Next to the campus library, a memorial has been created for the 13 martyrs among Birzeit students “Martyrs University,” is one of the names by which the school is known in the Palestinian territories. “Birzeit is a symbol,” says Manal Odeh. “We should stick to what we associate it with, courage and non-violence.”

It is clear that the Palestinian student movement hasn’t assumed quite the role it had during the first Intifada, when students at times seemed to be the driving force of the uprising, organizing huge demonstrations and defying Israeli orders. Many students and staff trace this back to two main reasons. On the one hand, conditions are very different and special for each of the nine Palestinian universities. The institutions in Gaza suffer much more from checkpoints than Birzeit, while Al Najah enjoys more freedom than both since it is located in Area A. Hebron University on the other hand, even though situated in an autonomous Palestinian area, is occasionally subjected to Israeli settler attacks, which in one instance led to the death of three students in 1993. Coordination between the different universities’ student councils does take place, but it is limited in a number of ways.

“There’s hardly anything we can do other than call other student representatives,” says Hamayel. “We cannot travel there. We have reached the conclusion that it is not necessary that we all act in the same way all the time. When they have a strike at Al Najah, it doesn’t mean we have to have one as well,” he says. “To organize a national and homogenous students’ movement under these circumstances is quite impossible.”
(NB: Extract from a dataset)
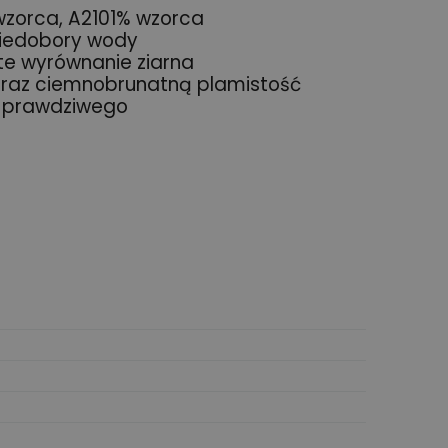
 wzorca, A2101% wzorca
 niedobory wody
te wyrównanie ziarna
oraz ciemnobrunatną plamistość
a prawdziwego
The second reason is probably even more decisive. The student movement faces difficulty in finding its position in this Intifada that has in part assumed the qualities of open warfare. “Don’t forget that every university, and Birzeit in particular, is a microcosm of Palestinian society in one way or the other,” says Kassis. “This Intifada is not as much a popular movement as the first one. If less people take part in general, than it is to be expected that also less students will participate,” he concludes.

“Our biggest asset as students,” concludes Diya Hamayel, “is that we know how to arouse attention, analyze events and organize action. We have to work on that. But we certainly have a role to play as students. After all, we have little to lose but everything to gain.”